Stabford Deathrage

After eating pork and beans out of a sundae dish, an unneeded character is unconvincingly thrown from a high rise window. Many people stare with mouths agape at various calamities, or blink at the sky from out the moonroof of their car as stuff explodes. I’m not sure why.

The plot is explained by two young men as they sit talking as a supernova-bright light bulb mysteriously dangles between them. The men continue talking in an odd exchange on a dam as the filmmakers make use of their drone camera. Why these techniques are used remains a mystery.

A guy wearing a motorcycle jacket stands in what I can only guess is a luxury car dealership as he looks out over a lush, green valley, which is a lousy place to locate a car dealership. Is he a hero, or villain? After multiple viewings, I’m still unsure.

The two main characters have another odd discussion in a forest. The younger man explains that the aliens will kill all 7 billion people on Earth if they don’t find him, and the older man says, ‘This is the most stressful conversation I’ve ever had’, which should go without saying. A robot admires the steering wheel on a Lamborghini. I guess the robot is very motivated to purchase a luxury automobile instead of building one, and didn’t want to make the trip out to the lush, green valley in the earlier scene.

A woman kicks a man in the testicles after he tastes her barbecue sauce-like blood, then she shoots him with the ray-gun she has handily concealed in her purse for just such an occasion. One of the men shouts near a raging inferno and quivering wildflowers. When you least expect it, there’s a slo-mo, violin-music-filled, single teardrop, levitating-then-falling-off-a-cliff, fight montage which is just as confusing as it sounds.

The guy from the car dealership attempts to fit in with the search party that is hunting for the two main characters by abruptly talking about looking for his very unpleasant, annoying, dreadful father unconvincingly named Devin who he has to love no matter how old his father is, and I think it went pretty well considering no one completely freaked out about how weird the whole thing was, although I found the sexual tension in the scene rather alarming.

Someone says it might rain later although it doesn’t look like its rained for weeks until abruptly it looks like there might be a tornado until it suddenly only looks like it might drizzle, and then it doesn’t again, which sounds like classic Weather Channel to me. A fistfight with unnecessary POV camera angles erupts in an airplane hangar which results in middle-aged women awkwardly running and unexplainable explosions.

A fistfight aboard a spaceship breaks out, and you can tell it’s going to happen because the villainous instigator says, ‘Run from this’, which is naturally followed by unintelligible, high-pitched shrieking. Honestly, I try to make it a rule of thumb that if someone says, ‘Run from this’, I most certainly would run no matter what might happen because that’s just such a weird thing to say, whether I was on a crashing spaceship or not.

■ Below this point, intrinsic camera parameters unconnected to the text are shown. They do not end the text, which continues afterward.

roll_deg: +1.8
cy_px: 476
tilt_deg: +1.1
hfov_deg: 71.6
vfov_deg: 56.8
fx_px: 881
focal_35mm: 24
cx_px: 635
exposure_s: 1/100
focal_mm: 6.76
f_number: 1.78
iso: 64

In lieu of dialogue, stuff seems to occur that reeks vaguely of science fiction, but I’m not entirely sure due to the rapid fire editing, protracted, disconcerted looks, pointing fingers, grimacing and writhing, inopportune flashbacks, open mouthed stares, even more lens flare, crashing space ships, and velvety outer space gowns that wouldn’t be out of place at a renaissance fair.

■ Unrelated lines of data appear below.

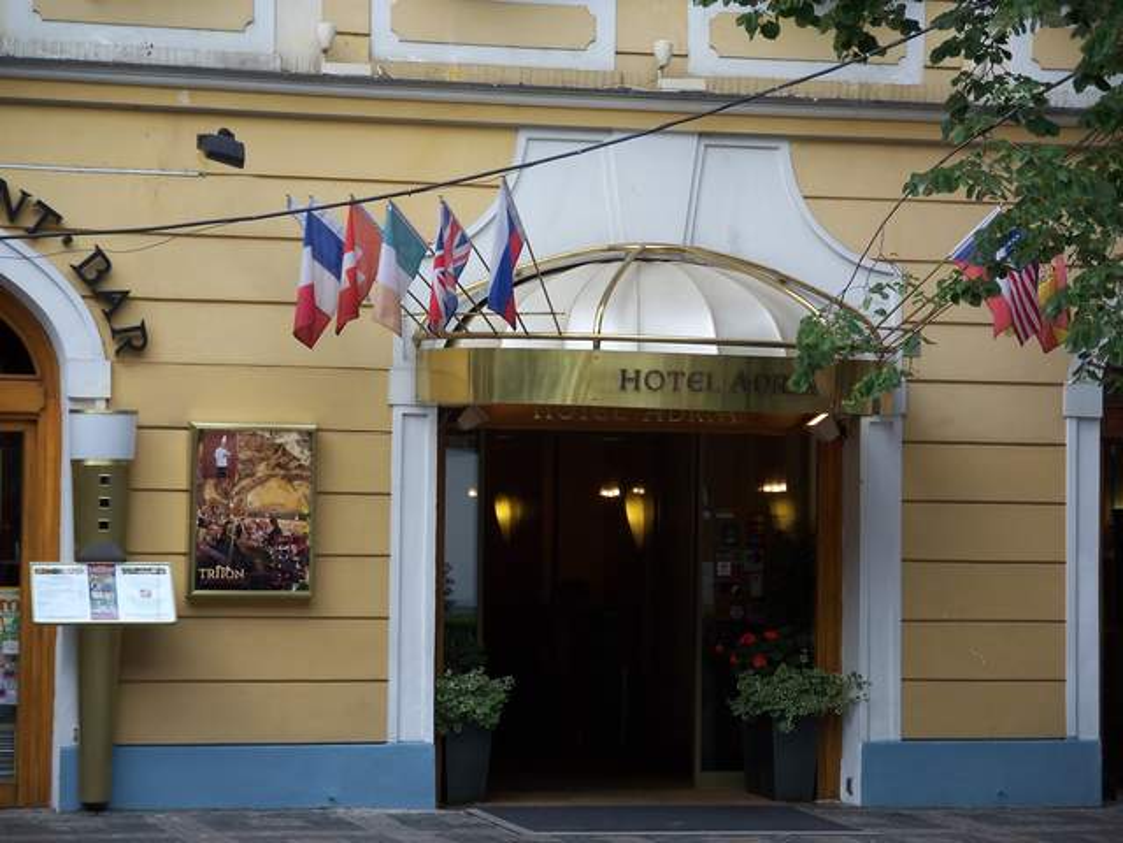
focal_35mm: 113
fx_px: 3666
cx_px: 562
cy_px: 422
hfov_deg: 17.4
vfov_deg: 13.1
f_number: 3.6
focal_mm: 23.9
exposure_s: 1/200
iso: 64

The movie seemed to will itself to end out of sheer exhaustion, but then it staggers on for another 15 minutes, culminating in a wistful beach reunion filled with crashing waves and inconsistent sunset.

Considering all the motherships, mothers, robots, Lamborghinis, awkward running, and the supposed imminent deaths of 7 billion people from who knows what, Taking Earth is rather slow-moving, and although its running time is 100 minutes, it feels like 100 months.

The frenzied editing, reliance on montage instead of plot, sweeping camera moves, superfluous drone footage, nonlinear storyline, overabundance of main and background characters, obvious chroma key effects, CGI robots reminiscent a Citroen car commercial, acting wooden enough to furnish a log cabin, and head-scratchingly absurd dialogue combine to give a WTF, LOL-inducing atmosphere which compels the viewer to wonder what they are witnessing and why it’s happening, and coming up empty. It aspires to be an epic, but epically fails.